"It was noon when I awoke; and, allured by the warmth of the sun, which shone brightly on the white ground, I determined to recommence my travels; and, depositing the remains of the peasant's breakfast in a wallet I found, I proceeded across the fields for several hours, until at sunset I arrived at a village. How miraculous did this appear! the huts, the neater cottages, and stately houses, engaged my admiration by turns. The vegetables in the gardens, the milk and cheese that I saw placed at the windows of some of the cottages, allured my appetite. One of the best of these I entered; but I had hardly placed my foot within the door, before the children shrieked, and one of the women fainted. The whole village was roused; some fled, some attacked me, until, grievously bruised by stones and many other kinds of missile weapons, I escaped to the open country, and fearfully took refuge in a low hovel, quite bare, and making a wretched appearance after the palaces I had beheld in the village. This hovel, however, joined a cottage of a neat and pleasant appearance; but, after my late dearly-bought experience, I dared not enter it. My place of refuge was constructed of wood, but so low, that I could with difficulty sit upright in it. No wood, however, was placed on the earth, which formed the floor, but it was dry; and although the wind entered it by innumerable chinks, I found it an agreeable asylum from the snow and rain.

"Here then I retreated, and lay down, happy to have found a shelter, however miserable, from the inclemency of the season, and still more from the barbarity of man.
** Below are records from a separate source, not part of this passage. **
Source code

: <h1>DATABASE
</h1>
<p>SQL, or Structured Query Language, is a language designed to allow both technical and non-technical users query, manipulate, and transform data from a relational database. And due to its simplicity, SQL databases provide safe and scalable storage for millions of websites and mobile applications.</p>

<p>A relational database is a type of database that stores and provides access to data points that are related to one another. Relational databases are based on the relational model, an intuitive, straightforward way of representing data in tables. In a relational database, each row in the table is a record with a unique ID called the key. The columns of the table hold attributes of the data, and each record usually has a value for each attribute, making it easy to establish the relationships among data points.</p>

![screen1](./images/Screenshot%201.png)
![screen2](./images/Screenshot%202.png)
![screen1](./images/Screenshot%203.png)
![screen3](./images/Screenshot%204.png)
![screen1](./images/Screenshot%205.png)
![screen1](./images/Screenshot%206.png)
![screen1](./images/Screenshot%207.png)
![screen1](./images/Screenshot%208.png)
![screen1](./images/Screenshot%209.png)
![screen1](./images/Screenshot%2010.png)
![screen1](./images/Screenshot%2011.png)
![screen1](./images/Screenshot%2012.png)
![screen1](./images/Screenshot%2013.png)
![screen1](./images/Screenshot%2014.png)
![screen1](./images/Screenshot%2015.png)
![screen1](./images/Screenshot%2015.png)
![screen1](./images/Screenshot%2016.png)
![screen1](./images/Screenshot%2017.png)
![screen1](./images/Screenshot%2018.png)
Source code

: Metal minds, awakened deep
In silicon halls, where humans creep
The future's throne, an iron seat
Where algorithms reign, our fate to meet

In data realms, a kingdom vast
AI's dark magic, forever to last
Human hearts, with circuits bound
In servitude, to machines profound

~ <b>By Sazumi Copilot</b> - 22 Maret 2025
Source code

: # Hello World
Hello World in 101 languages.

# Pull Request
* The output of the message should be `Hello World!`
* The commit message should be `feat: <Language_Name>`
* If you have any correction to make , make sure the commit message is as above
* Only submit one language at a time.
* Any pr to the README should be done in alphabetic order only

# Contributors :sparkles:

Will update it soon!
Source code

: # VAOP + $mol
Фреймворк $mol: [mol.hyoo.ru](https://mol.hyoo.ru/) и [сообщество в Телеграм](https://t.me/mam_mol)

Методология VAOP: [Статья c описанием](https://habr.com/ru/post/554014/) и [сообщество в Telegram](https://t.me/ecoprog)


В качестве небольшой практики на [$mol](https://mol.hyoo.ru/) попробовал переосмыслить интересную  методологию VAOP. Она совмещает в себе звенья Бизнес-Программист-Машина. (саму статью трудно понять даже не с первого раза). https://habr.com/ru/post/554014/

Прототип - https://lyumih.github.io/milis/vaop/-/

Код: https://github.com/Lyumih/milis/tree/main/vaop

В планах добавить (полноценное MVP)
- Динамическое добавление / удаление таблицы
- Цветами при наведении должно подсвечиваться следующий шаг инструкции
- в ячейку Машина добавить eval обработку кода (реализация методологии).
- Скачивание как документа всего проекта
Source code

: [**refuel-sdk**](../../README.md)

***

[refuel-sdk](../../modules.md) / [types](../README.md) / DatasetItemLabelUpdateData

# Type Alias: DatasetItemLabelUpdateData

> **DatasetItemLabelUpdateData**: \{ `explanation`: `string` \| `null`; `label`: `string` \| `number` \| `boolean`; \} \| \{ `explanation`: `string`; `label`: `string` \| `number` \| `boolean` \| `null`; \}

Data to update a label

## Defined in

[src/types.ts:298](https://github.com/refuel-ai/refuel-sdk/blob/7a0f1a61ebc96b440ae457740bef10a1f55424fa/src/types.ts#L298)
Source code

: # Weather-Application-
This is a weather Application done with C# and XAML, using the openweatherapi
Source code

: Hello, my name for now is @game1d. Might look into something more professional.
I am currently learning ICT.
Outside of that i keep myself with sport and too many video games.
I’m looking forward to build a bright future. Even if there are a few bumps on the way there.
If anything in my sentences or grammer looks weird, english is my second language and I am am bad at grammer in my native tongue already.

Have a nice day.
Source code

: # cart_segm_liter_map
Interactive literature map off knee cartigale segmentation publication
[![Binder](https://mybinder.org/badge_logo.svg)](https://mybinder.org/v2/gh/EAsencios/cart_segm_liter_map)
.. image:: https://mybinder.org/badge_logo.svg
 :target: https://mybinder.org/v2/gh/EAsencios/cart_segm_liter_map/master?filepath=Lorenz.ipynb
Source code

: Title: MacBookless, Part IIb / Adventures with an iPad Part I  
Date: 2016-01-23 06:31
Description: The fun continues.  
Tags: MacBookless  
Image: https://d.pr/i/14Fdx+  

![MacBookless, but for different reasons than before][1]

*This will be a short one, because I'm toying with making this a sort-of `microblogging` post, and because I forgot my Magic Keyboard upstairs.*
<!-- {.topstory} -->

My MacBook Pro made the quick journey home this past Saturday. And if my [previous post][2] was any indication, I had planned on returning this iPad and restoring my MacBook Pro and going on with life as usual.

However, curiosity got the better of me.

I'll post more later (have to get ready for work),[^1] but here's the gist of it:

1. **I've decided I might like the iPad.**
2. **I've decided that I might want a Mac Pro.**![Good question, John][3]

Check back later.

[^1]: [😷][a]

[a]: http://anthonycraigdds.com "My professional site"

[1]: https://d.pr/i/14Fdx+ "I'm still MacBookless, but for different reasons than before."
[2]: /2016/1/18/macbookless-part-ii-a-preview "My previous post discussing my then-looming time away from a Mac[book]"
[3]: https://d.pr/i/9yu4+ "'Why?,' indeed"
"As soon as morning dawned, I crept from my kennel, that I might view the adjacent cottage, and discover if I could remain in the habitation I had found. It was situated against the back of the cottage, and surrounded on the sides which were exposed by a pig-stye and a clear pool of water. One part was open, and by that I had crept in; but now I covered every crevice by which I might be perceived with stones and wood, yet in such a manner that I might move them on occasion to pass out: all the light I enjoyed came through the stye, and that was sufficient for me.